Do people actually believe that there are too many keywords? I’ve never met a dev irl that says this but I see it regurgitated on every post about Swift. Most of the new keywords are for library writers and not iOS devs.

Preventing deadlock wasn’t a goal of concurrency. Like all options - there are trade offs. You can still used gcd.

isodev 19 hours ago | parent [-]

> Do people actually believe that there are too many keywords?

Yes they do. Just imagine seeing the following in a single file/function: Sendable, @unchecked Sendable, @Sendable, sending, and nonsending, @conccurent, async, @escaping, weak, Task, MainActor.

For comparison, Rust has 59 keywords in total. Swift has 203 (?!), Elixir has 15, Go has 25, Python has 38.

> You can still used gcd.

Not if you want to use anything of concurrency, because they're not made to work together.

dagmx 18 hours ago | parent | next [-]

Most of your listed examples aren’t keywords though. They’re built in types or macro decorators.

saagarjha 18 hours ago | parent | prev [-]

Task and MainActor are types.

isodev 18 hours ago | parent [-]

So?

dagmx 17 hours ago | parent | next [-]

If you’re including types, you’d hit the many hundreds if not thousands in most languages.

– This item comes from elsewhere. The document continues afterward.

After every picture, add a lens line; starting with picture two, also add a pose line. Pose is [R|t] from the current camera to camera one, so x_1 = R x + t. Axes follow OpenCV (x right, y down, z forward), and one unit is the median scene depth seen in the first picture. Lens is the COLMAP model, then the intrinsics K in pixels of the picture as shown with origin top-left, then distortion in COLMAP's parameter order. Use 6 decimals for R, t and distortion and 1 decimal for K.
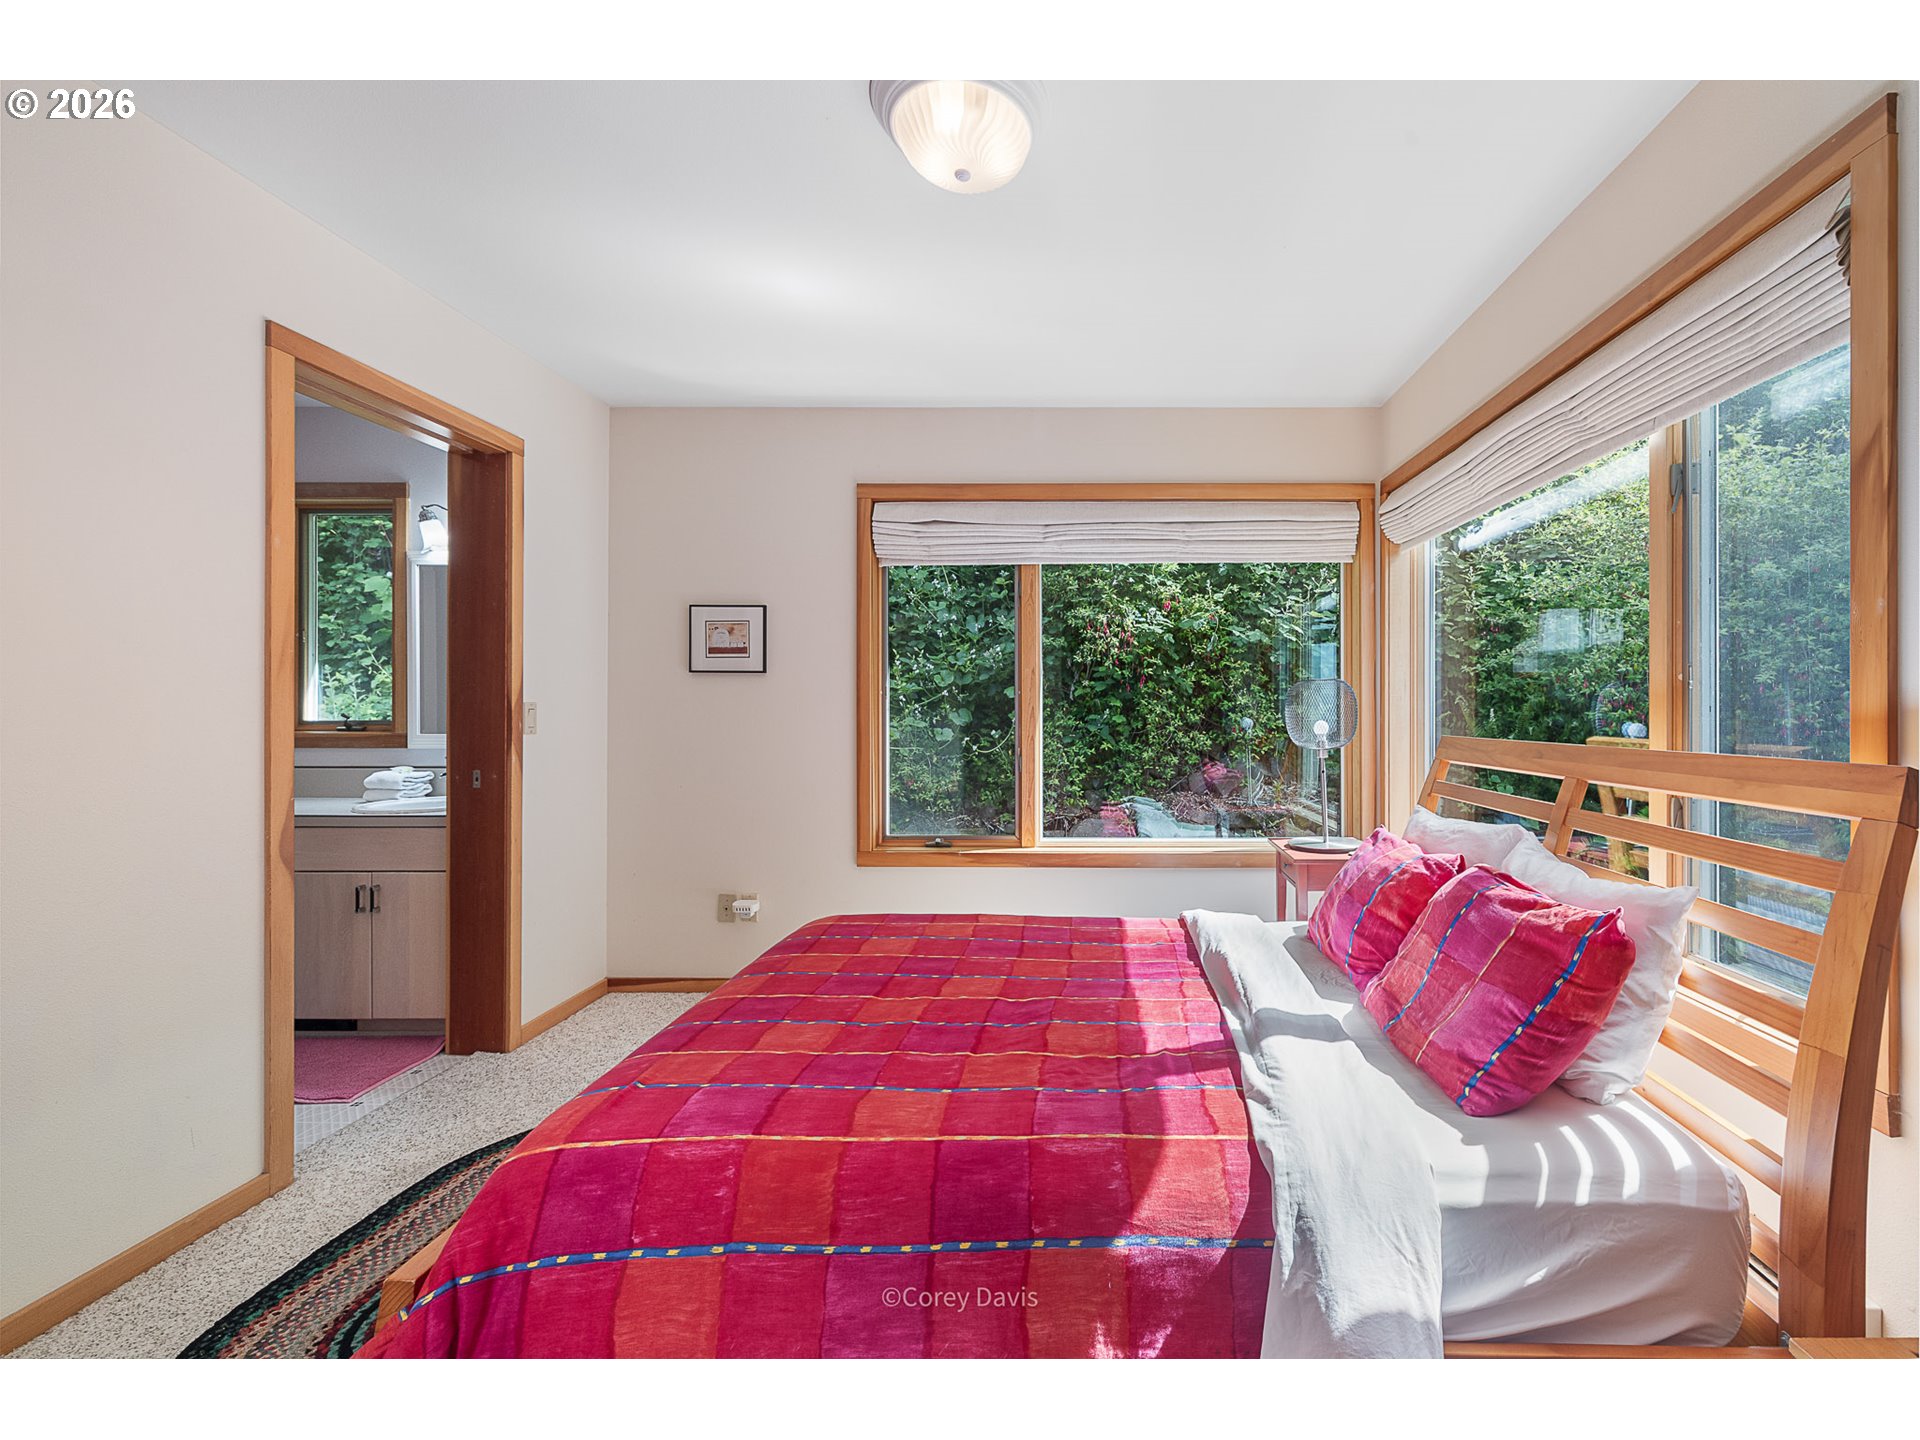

It dilutes any point you were trying to make if you don’t actually delineate between what’s a keyword and a type.

jen20 18 hours ago | parent | prev [-]

So... they aren't keywords.

Swift does indeed have a lot of keywords [1], but neither Task or MainActor are among them.

[1]: https://github.com/swiftlang/swift-syntax/blob/main/CodeGene...

isodev 17 hours ago | parent [-]

I never said they’re keywords. Y’all way too focused on defending Apple at all cost.

saagarjha 9 hours ago | parent [-]

Replying to someone talking about keywords with a list of something that's not keywords, then retreating to "you are an Apple bootlicker" when someone points that out, is not a good look.